# Gepetto Mods - Intarsio



## Alex (8/4/16)



Reactions: Like 1 | Winner 4


----------



## WARMACHINE (8/4/16)

WOW, so pretty !!!


----------



## Willyza (8/4/16)

Very Very Nice Gepetto.......


----------



## Petrus (8/4/16)

Very nice, VERY EXPENSIVE.


----------



## DoubleD (8/4/16)

Still haven't seen a Gepetto mod that I do *not* like. Beautiful


----------



## WARMACHINE (8/4/16)

Petrus said:


> Very nice, VERY EXPENSIVE.


WOW, imagine paying R 100K for a mod

Reactions: Informative 1


----------



## Cespian (8/4/16)

WARMACHINE said:


> WOW, imagine paying R 100K for a mod
> 
> View attachment 50579



Suddenly spending R5K on a Reo doesnt seem like such a bad idea anymore

Reactions: Like 1 | Agree 2 | Funny 1


----------



## Christos (8/4/16)

Cespian said:


> Suddenly spending R5K on a Reo doesnt seem like such a bad idea anymore


Interestingly the reo will last you a lifetime. Puts things into perspective. 
Some of the nicer wood Squonkers go for about 400 USD upwards.

Reactions: Like 1


----------



## Neal (8/4/16)

Unless 27 blind nuns stayed awake for 2 years carving this from a piece of Noah's Ark the cost is obscene. Damn, I thought Twisps were vastly overpriced...

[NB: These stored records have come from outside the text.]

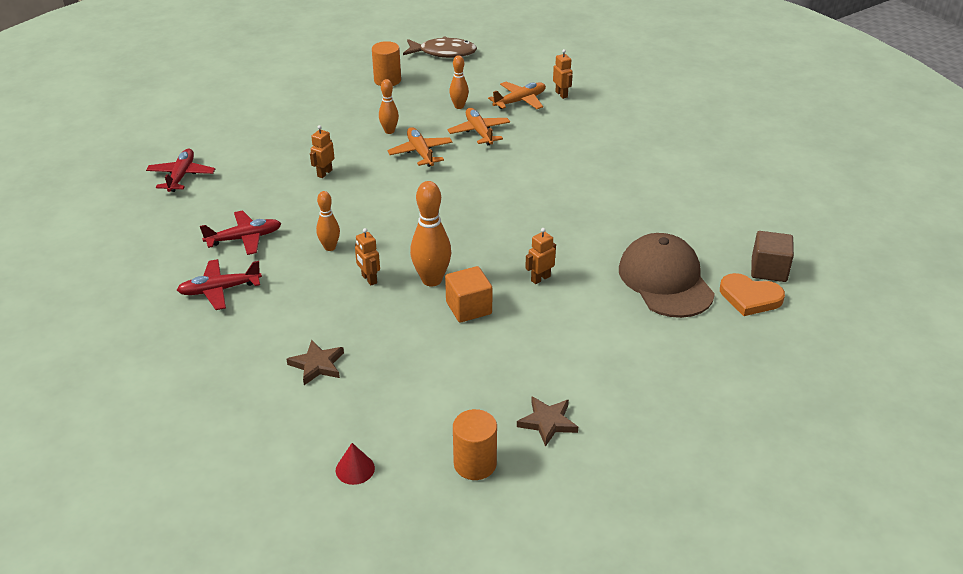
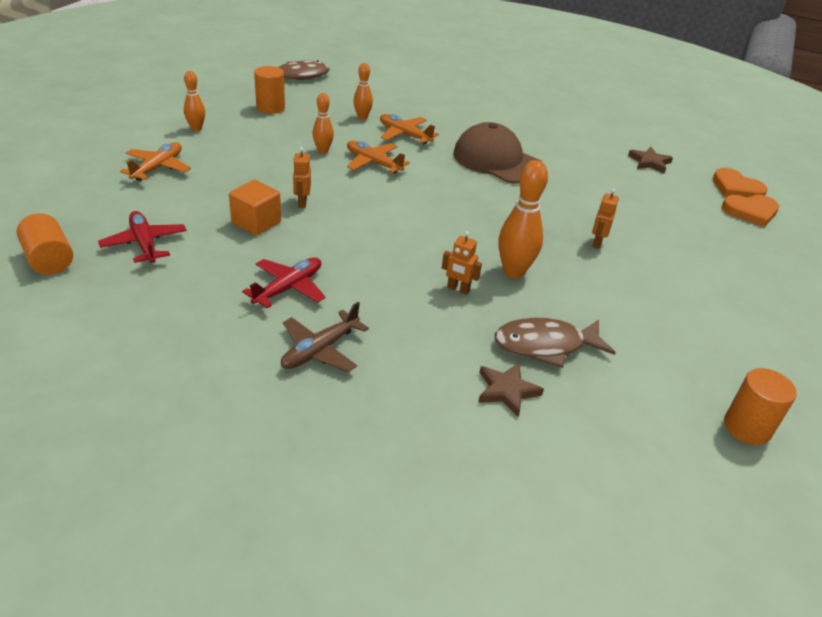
camera: 35 degrees left, 0 degrees up
red plane [177,259,262,310] -> brown plane [281,302,369,372]
orange bowling pin [316,191,340,251] -> orange bowling pin moved to [184,71,205,131]
red cone [336,443,375,485] -> none
orange cube [445,266,492,323] -> orange cube moved to [229,180,281,236]
orange plane [488,82,546,109] -> orange plane moved to [120,142,191,181]
brown star [517,396,578,447] -> brown star moved to [628,147,673,173]
orange robot [553,49,573,99] -> none
brown cap [619,233,715,318] -> brown cap moved to [454,122,542,184]
brown cube [751,231,794,282] -> orange heart [713,168,768,198]
none -> orange cylinder [16,213,73,275]
none -> brown fish [495,318,616,368]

Reactions: Like 1 | Agree 4 | Funny 1


----------



## Christos (8/4/16)

Neal said:


> Unless 27 blind nuns stayed awake for 2 years carving this from a piece of Noah's Ark the cost is obscene. Damn, I thought Twisps were vastly overpriced...


27 nuns? I was hoping it came with a bride


----------



## Lord Vetinari (8/4/16)

Christos said:


> 27 nuns? I was hoping it came with a bride


Bro marriage is considered punishment for severe crimes in some countries


----------